In court filings this week, government lawyers said that the program is an important interim step in fulfilling the United States' obligations under NAFTA. They said that Mexican trucking companies would have to meet the same regulations governing U.S. trucking companies, and that in some cases the requirements are stricter.
Representatives of the Teamsters did not immediately return calls late Friday from The Associated Press, and a Sierra Club spokeswoman declined to comment immediately.
The program is designed to study whether opening the U.S.-Mexico border to all trucks could be done safely.
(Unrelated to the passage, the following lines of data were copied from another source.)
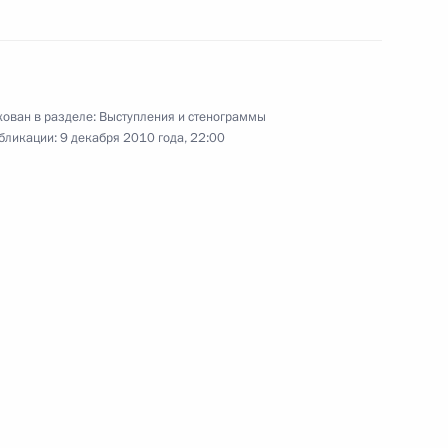
ссии
:
12
ован в разделе:
Выступления и стенограммы
бликации:
9 декабря 2010 года, 22:00
налистов
2
24м
10
6м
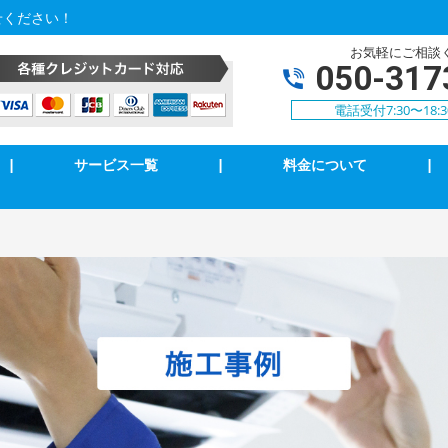
せください！
お気軽にご相談
050-317
電話受付7:30〜18:
|
サービス一覧
|
料金について
|
アコン修理・取付
TVアンテナ修理・取付
ンセント修理・取付
スイッチ修理・取付
気扇等修理・取付
漏電調査・修理
庭用EV充電工事
4k・8k受信工事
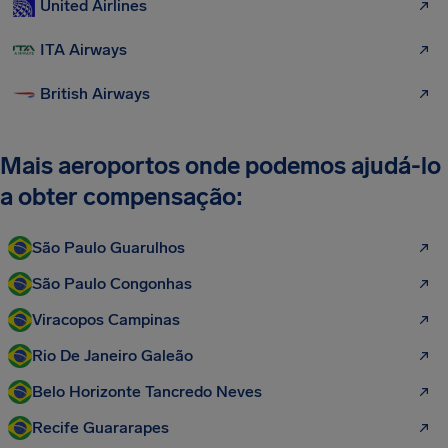
United Airlines
ITA Airways
British Airways
Mais aeroportos onde podemos ajudá-lo
a obter compensação:
São Paulo Guarulhos
São Paulo Congonhas
Viracopos Campinas
Rio De Janeiro Galeão
Belo Horizonte Tancredo Neves
Recife Guararapes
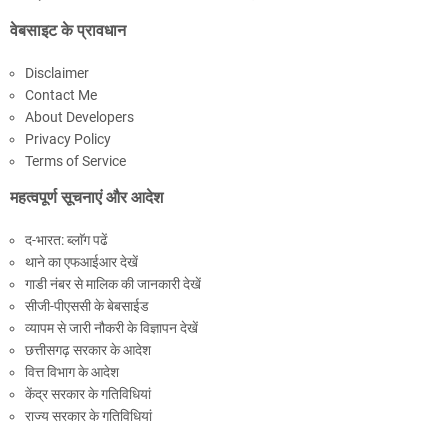
वेबसाइट के प्रावधान
Disclaimer
Contact Me
About Developers
Privacy Policy
Terms of Service
महत्वपूर्ण सूचनाएं और आदेश
द-भारत: ब्लाॅग पढें
थाने का एफआईआर देखें
गाडी नंबर से मालिक की जानकारी देखें
सीजी-पीएससी के बेबसाईड
व्यापम से जारी नौकरी के विज्ञापन देखें
छत्तीसगढ़ सरकार के आदेश
वित्त विभाग के आदेश
केंद्र सरकार के गतिविधियां
राज्य सरकार के गतिविधियां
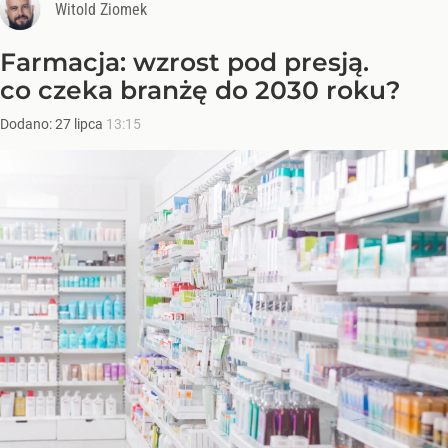
Witold Ziomek
Farmacja: wzrost pod presją.
co czeka branżę do 2030 roku?
Dodano:
27
lipca
13:15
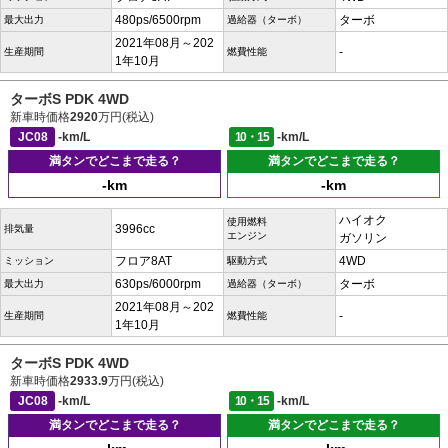
480ps/6500rpm
ターボ
最大出力
過給器（ターボ）
2021年08月～202
-
生産期間
燃費性能
1年10月
ターボS PDK 4WD
新車時価格
2920
万円(税込)
JC08
-km/L
10・15
-km/L
満タンでどこまで走る？
満タンでどこまで走る？
-km
-km
ハイオク
使用燃料
3996cc
排気量
エンジン
ガソリン
フロア8AT
4WD
ミッション
駆動方式
630ps/6000rpm
ターボ
最大出力
過給器（ターボ）
2021年08月～202
-
生産期間
燃費性能
1年10月
ターボS PDK 4WD
新車時価格
2933.9
万円(税込)
JC08
-km/L
10・15
-km/L
満タンでどこまで走る？
満タンでどこまで走る？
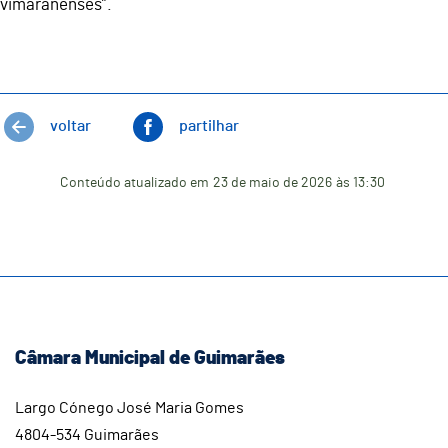
vimaranenses”.
voltar
partilhar
Conteúdo atualizado em
23 de maio de 2026
às 13:30
Câmara Municipal de Guimarães
Largo Cónego José Maria Gomes
4804-534 Guimarães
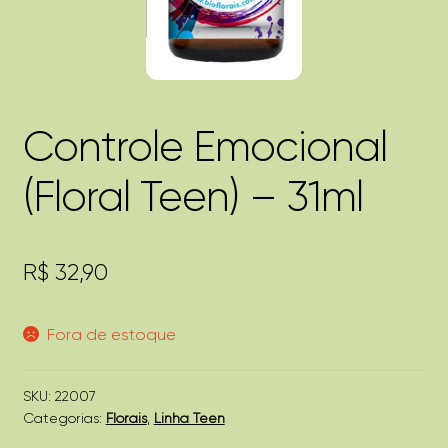
Controle Emocional
(Floral Teen) – 31ml
R$
32,90
Fora de estoque
SKU:
22007
Categorias:
Florais
,
Linha Teen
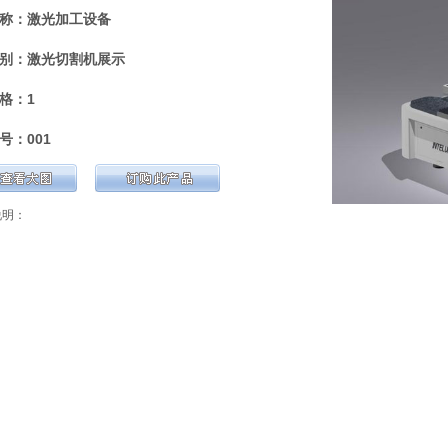
称：激光加工设备
别：激光切割机展示
格：1
号：001
说明：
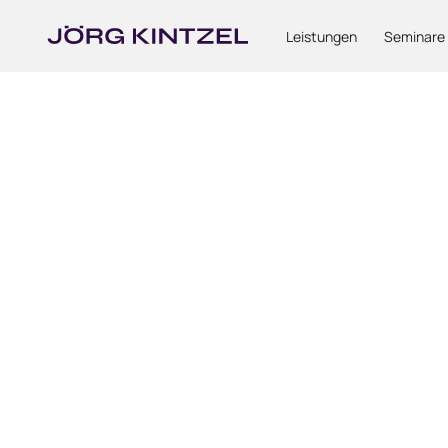
Leistungen
Seminare
Unverbindliche Beratung anfragen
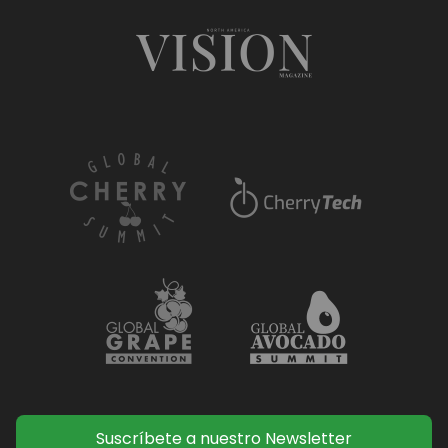
Suscríbete a nuestro Newsletter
Congress ordered the Department of Transportation this year to launch a pilot program to investigate the issue. As the start date neared, the Teamsters and the Sierra Club claimed the public wasn't given enough opportunity to comment on a program that, as proposed now, won't yield statistically valid results.
The government says it has imposed rigorous safety protocols in the program, including drug and alcohol testing for drivers done by U.S. companies. In addition, law enforcement officials have stepped up nationwide enforcement of a law that's been on the books since the 1970s requiring interstate truck and bus drivers to have a basic understanding of written and spoken English.
The Federal Motor Carrier Safety Administration, the Department of Transportation agency charged with managing the program, said Friday that the court's decision is "welcome news for U.S. truck drivers anxious to compete south of the border and U.S. consumers eager to realize the savings of more efficient shipments with one of our largest trading partners."
However, the agency said it must still wait for final report by the inspector general and for Mexico to begin giving U.S. trucking companies reciprocal access before the program can begin.
The Teamsters had complained that the government has provided not details of the reciprocal agreement.